The following files are found in the data folder. They contain the result of the aggregation of the volunteers' answers, for each intersection.

counts_per_intersections.csv: Median of the decoders' counts for each type of camera for each intersection

  • Contains aggregated counts over all intersections characterised by a unique PanoramaId.
  • Generated in aggregate_counts_over_intersections.ipynb.

Columns:

  • PanoramaId: ID unique to the Street View panorama of the intersection.
  • The following columns describe the median number of cameras at the intersection according to the 3 decoders:
    • n_cameras_median: Total number of cameras.
    • attached_street_median: Number of cameras that is attached to a street_light/traffic_signal/road_sign.
    • attached_building_median: Number of cameras that is attached to a building.
    • attached_unknown_median: Number of cameras that is attached to an unknown location.
    • type_dome_median: Number of cameras of dome type.
    • type_bullet_median: Number of cameras of bullet type.
    • type_unknown_median: Number of cameras of unknown type.
  • The following columns represent the level of agreement amongst the three decoders, this could be either: Unanimous or 2 vs 1 or All disagree:
    • n_cameras_agreement: Number of total cameras.
    • attached_street_agreement: Number of cameras attached to a street_light/traffic_signal/road_sign.
    • attached_building_agreement: Number of cameras attached to a building.
    • attached_unknown_agreement: Number of cameras of attached to an unknown location.
    • type_dome_agreement: Number of cameras of dome type.
    • type_bullet_agreement: Number of cameras of bullet type.
    • type_unknown_agreement: Number of cameras of unknown type.
  • Lat: Latitude in degrees of the actual Street View panorama, from panorama_url.csv's GoogleLat, within [-90, 90].
  • Long: Longitude in degrees of the actual Street View panorama, from panorama_url.csv's GoogleLong, within[-180, 180].
  • geometry_pano: Point-geometry of the panorama for ease of plotting.
  • BoroName: Name of the borough the specific intersection is found in, with respect to the query json from NYC.gov website.
  • URL: URL of the Street View panorama.
  • ImageDate: Date of photography of the Street View panorama.

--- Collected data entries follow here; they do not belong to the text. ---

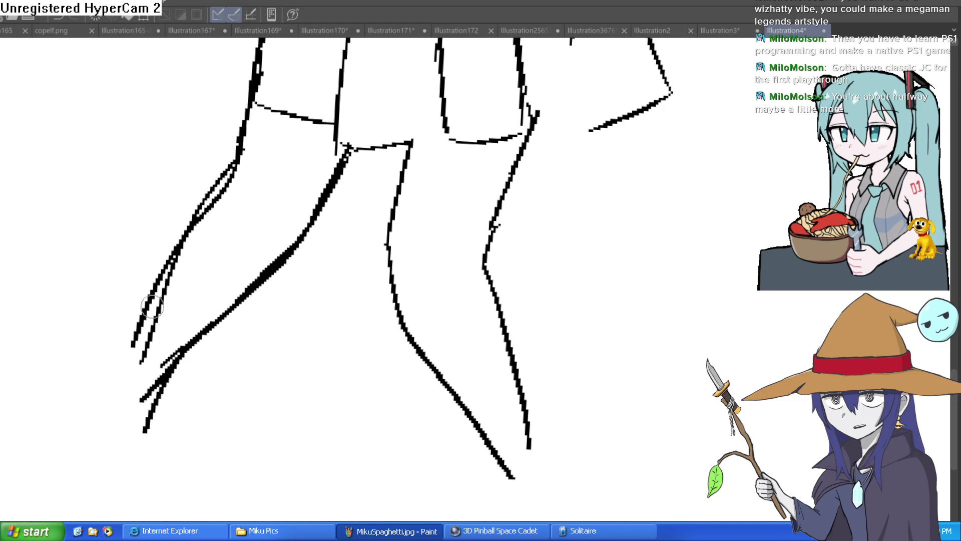
pyautogui.scroll(-5, 520, 230)
pyautogui.moveTo(521, 230)
pyautogui.mouseDown()
pyautogui.moveTo(435, 305)
pyautogui.moveTo(382, 317)
pyautogui.moveTo(349, 302)
pyautogui.moveTo(389, 296)
pyautogui.mouseUp()
pyautogui.scroll(5, 389, 296)
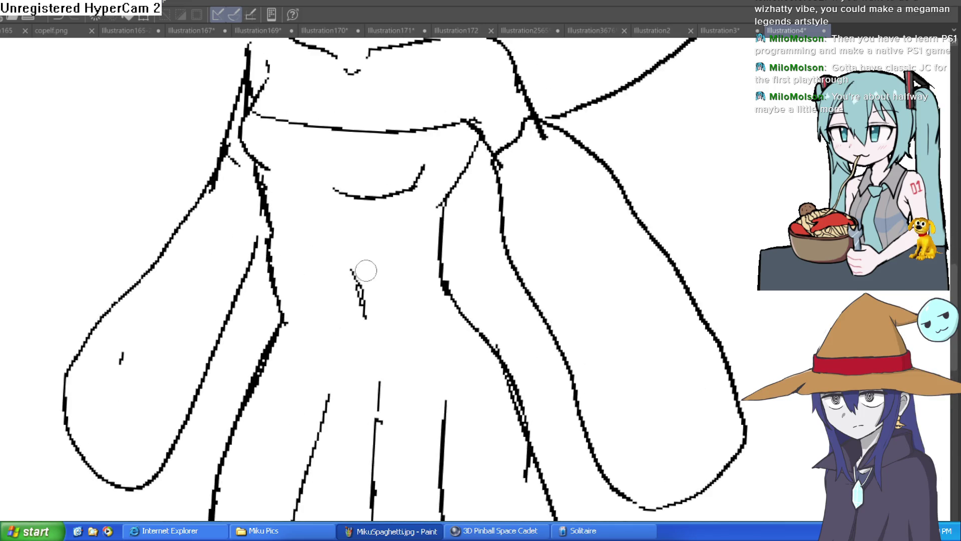
# - Ink short strokes along the fairy's neckline
pyautogui.press('e')
pyautogui.press('p')
pyautogui.moveTo(429, 86); pyautogui.dragTo(409, 193)
pyautogui.moveTo(301, 242)
pyautogui.mouseDown()
pyautogui.moveTo(325, 205)
pyautogui.moveTo(311, 233)
pyautogui.mouseUp()
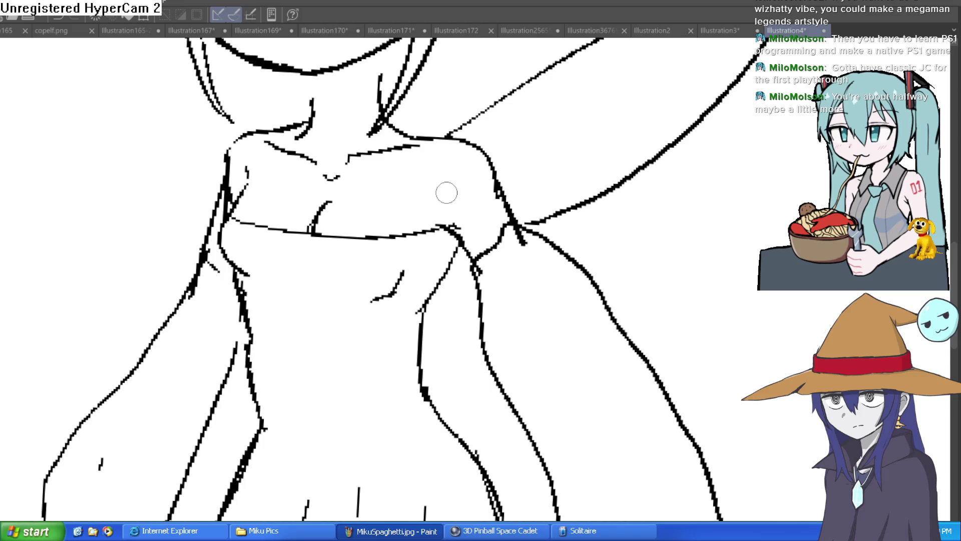
pyautogui.scroll(-5, 603, 99)
pyautogui.moveTo(557, 135)
pyautogui.mouseDown()
pyautogui.moveTo(554, 229)
pyautogui.moveTo(538, 249)
pyautogui.moveTo(541, 194)
pyautogui.moveTo(361, 150)
pyautogui.moveTo(460, 284)
pyautogui.mouseUp()
pyautogui.moveTo(347, 260)
pyautogui.mouseDown()
pyautogui.moveTo(460, 197)
pyautogui.moveTo(435, 281)
pyautogui.mouseUp()
# - Undo a stray shoulder stroke and draw the lower wing edge from the shoulder
pyautogui.moveTo(380, 316)
pyautogui.mouseDown()
pyautogui.moveTo(390, 352)
pyautogui.moveTo(424, 396)
pyautogui.mouseUp()
pyautogui.moveTo(318, 251)
pyautogui.mouseDown()
pyautogui.moveTo(279, 212)
pyautogui.moveTo(185, 174)
pyautogui.moveTo(296, 295)
pyautogui.moveTo(182, 408)
pyautogui.moveTo(162, 453)
pyautogui.mouseUp()
pyautogui.press('ctrl+z')
pyautogui.moveTo(287, 301)
pyautogui.mouseDown()
pyautogui.moveTo(186, 411)
pyautogui.moveTo(443, 348)
pyautogui.moveTo(446, 283)
pyautogui.moveTo(431, 232)
pyautogui.mouseUp()
# - Draw an antenna loop of hair on top of the head
pyautogui.scroll(2, 290, 169)
pyautogui.moveTo(307, 187)
pyautogui.mouseDown()
pyautogui.moveTo(232, 131)
pyautogui.moveTo(306, 189)
pyautogui.mouseUp()
pyautogui.moveTo(442, 250)
pyautogui.mouseDown()
pyautogui.moveTo(423, 167)
pyautogui.moveTo(419, 179)
pyautogui.mouseUp()
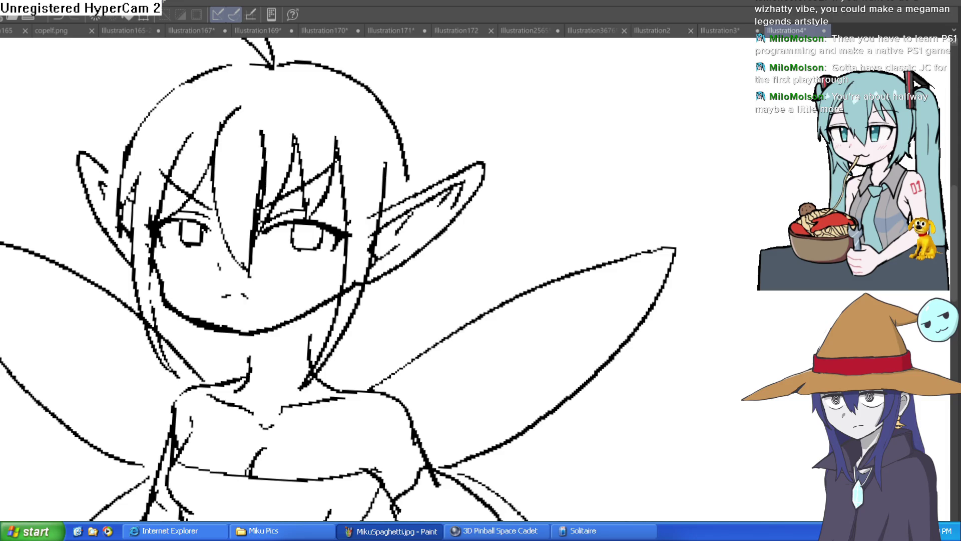
# - Try hair strands above the right ear and along the left contour, undoing the misses
pyautogui.moveTo(392, 118)
pyautogui.mouseDown()
pyautogui.moveTo(428, 125)
pyautogui.moveTo(401, 166)
pyautogui.mouseUp()
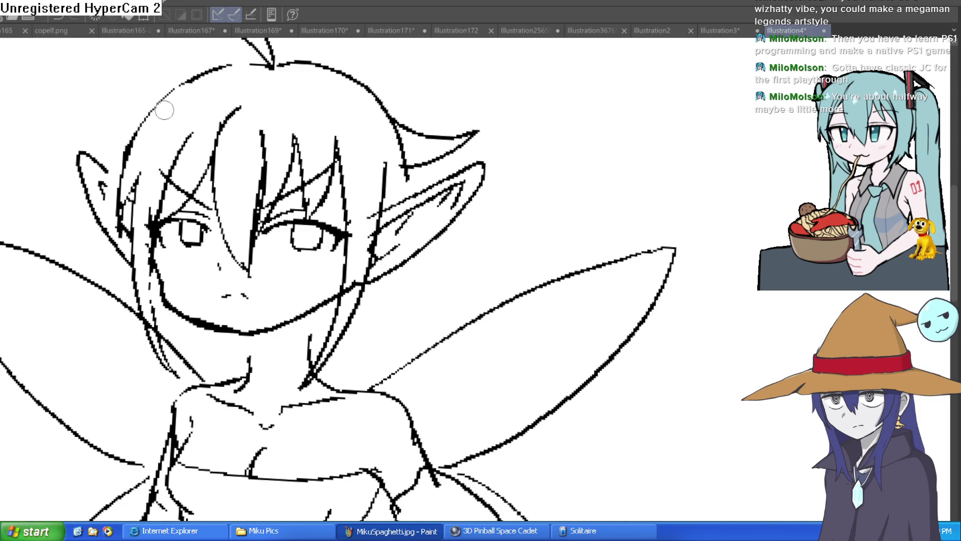
pyautogui.moveTo(150, 119); pyautogui.dragTo(121, 159)
pyautogui.moveTo(66, 202); pyautogui.dragTo(133, 173)
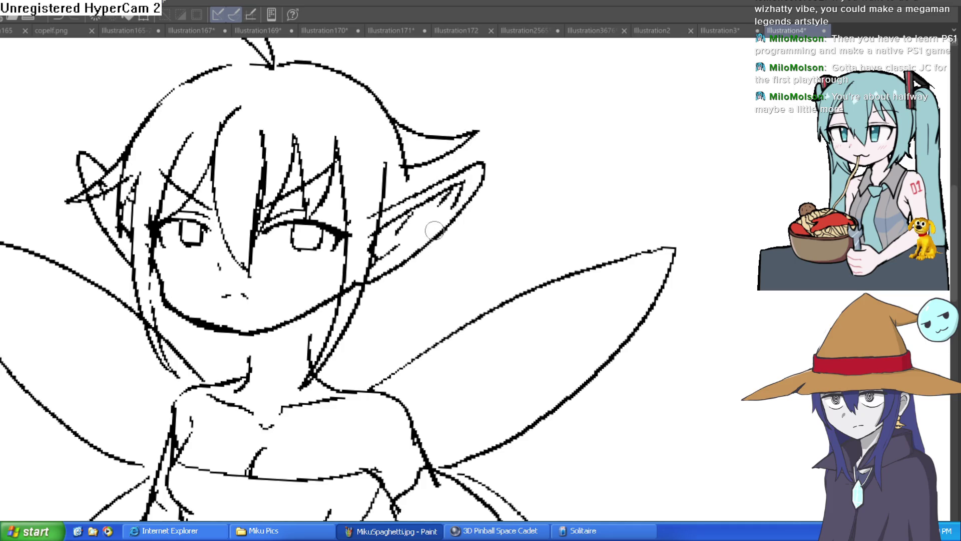
pyautogui.press('ctrl+z')
pyautogui.press('ctrl+z')
pyautogui.moveTo(391, 119)
pyautogui.mouseDown()
pyautogui.moveTo(476, 131)
pyautogui.moveTo(408, 183)
pyautogui.mouseUp()
pyautogui.press('ctrl+z')
# - Redraw the hair tuft beside the ear and add tuft strokes on the head
pyautogui.moveTo(432, 175); pyautogui.dragTo(448, 206)
pyautogui.moveTo(479, 165); pyautogui.dragTo(408, 167)
pyautogui.moveTo(409, 211); pyautogui.dragTo(476, 173)
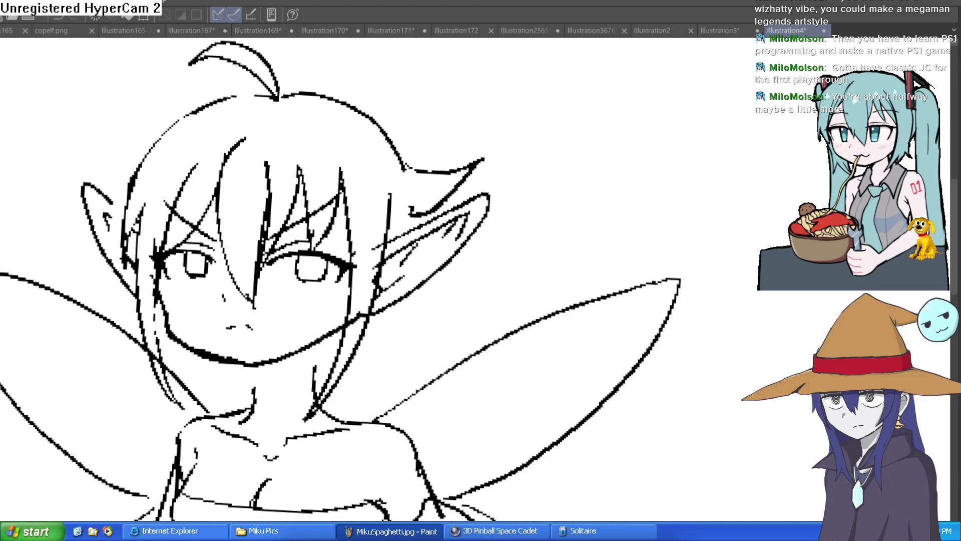
pyautogui.moveTo(344, 119); pyautogui.dragTo(371, 152)
pyautogui.moveTo(257, 132)
pyautogui.mouseDown()
pyautogui.moveTo(160, 150)
pyautogui.moveTo(215, 146)
pyautogui.mouseUp()
pyautogui.moveTo(471, 196); pyautogui.dragTo(419, 163)
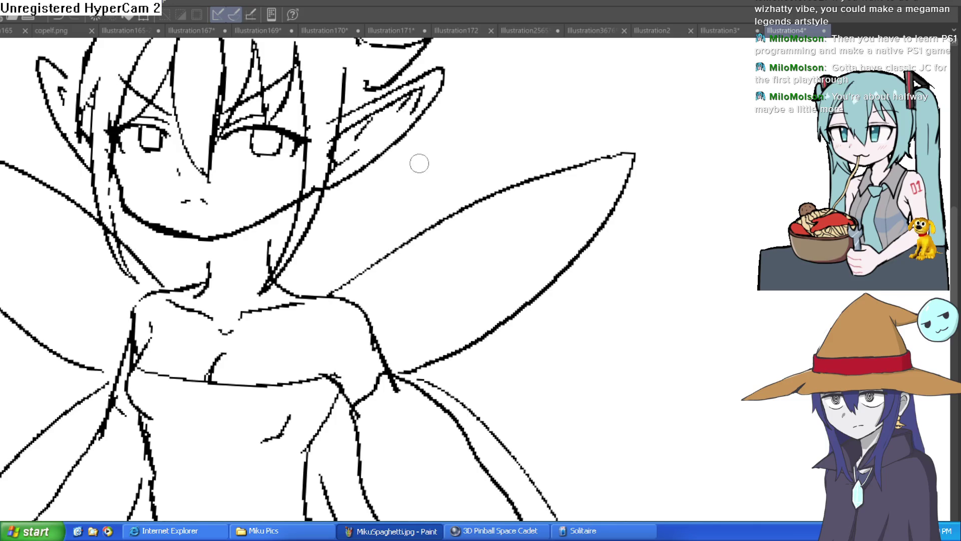
pyautogui.moveTo(111, 188); pyautogui.dragTo(244, 192)
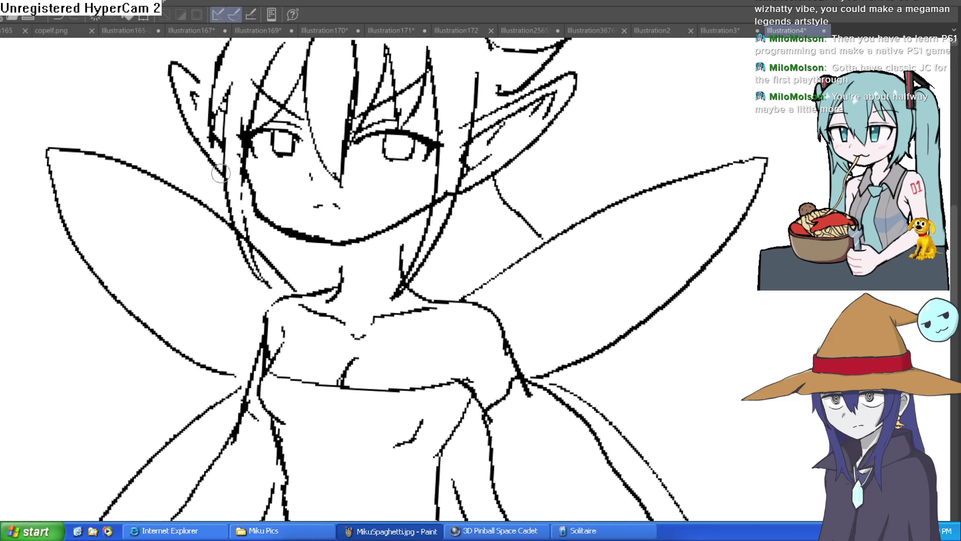
# - Draw the lower wing edges on both sides with a short extra stroke
pyautogui.moveTo(126, 318)
pyautogui.mouseDown()
pyautogui.moveTo(1, 439)
pyautogui.moveTo(147, 440)
pyautogui.mouseUp()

Analysis of Stop-and-Frisk + Camera Locations

See folder analysis/ and Makefile therein.

The analysis is done in Jupyter notebooks using R. Detailed installation instructions, including where to place the data files, will be uploaded at a later date, but the content of the notebooks represents the full study and allows for analysis.

You will need to obtain an API key for the US Census, available here, and paste it in analysis/prepdata.R line 8.